Note annexe : La scarpe
Le dossier comportait l’état chimique jugé mauvais de la Scarpe canalisée aval et autant dire que ça fait froid dans le dos : insecticides (Lindane-HCH), pesticides (Diuron) et autres résidus et substances industrielles (Pentabromodiphenyl ether, HAP).
Amusant, ou pas, l’état chimique de la masse d’eau serait atteint sans substances ubiquistes (c’est à dire, substance à large zone de répartition). Autant dire qu’il y en a partout.
Son état biologique serait moyen et son état écologique plutôt médiocre. “Selon le SAGE de la Scarpe aval du 21 avril 2021, l’atteinte du bon état écologique naturel ne pourra jamais être atteint, en raison de coûts disproportionnés et de la faisabilité technique. Le SDAGE a alors fixé des Objectifs Moins Stricts (OMS) pour le bon état écologique général de la masse d’eau.”
Note annexe 2 : La crèche
Initialement, j’aurai proposé des plantes comestibles (un verger aurait pu être sympa), mais les résultats des sondages démontrent que c’est une très mauvaise idée…
Les analyses de sols ont mis en évidence une forte pollution du site, notamment avec des métaux lourds, des hydrocarbures avec un risque de dégazage. Étant donné qu’une crèche est présente sur la ZAC, je pense qu’il y a nécessité d’une véritable dépollution du site (et non un simple recouvrement par 30cm de “terre saine” et une toile géotextile).
Selon l’avis de l’autorité environnementale : “Les remblais pollués situés à proximité de la crèche seront évacués et il est prévu de réaliser des analyses de la qualité de l’air intérieur avant, pendant et après les travaux au sein de l’établissement.
Ces analyses devront être étendues aux composés trouvés dans les gaz de sol afin d’exclure tout risque de contamination au sein des locaux par remontée de ces derniers.”
Note rétrospective du 21 septembre 2024 :
Il s’avère que finalement, un ascenseur est prévu pour desservir la voie 4. Difficile de dire, faute de réponse à ma contribution, si cette dernière a pesé dans cet ajout.
Même si une seule voie est concernée, c’est tout de même mieux que rien.
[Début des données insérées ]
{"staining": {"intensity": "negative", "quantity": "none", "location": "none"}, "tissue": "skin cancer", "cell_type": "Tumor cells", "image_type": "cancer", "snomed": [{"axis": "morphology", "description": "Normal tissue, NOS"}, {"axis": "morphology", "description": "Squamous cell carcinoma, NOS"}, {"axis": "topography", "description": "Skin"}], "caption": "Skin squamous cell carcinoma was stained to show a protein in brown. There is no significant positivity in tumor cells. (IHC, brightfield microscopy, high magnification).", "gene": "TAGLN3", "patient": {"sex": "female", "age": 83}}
Si un escalier n’est pas ajouté, il risque d’y avoir des embouteillages le matin (étant donnée sa capacité, surtout si le pari du report de stationnement est réussi). Aussi, attention, une fois encore, à la maintenance des ascenseurs qui n’est pas la force de l’agglomération comme en témoigne celui de Gayant Expo en rade depuis des années.
Publié le lundi 29 mai 2023 à 19:15:00.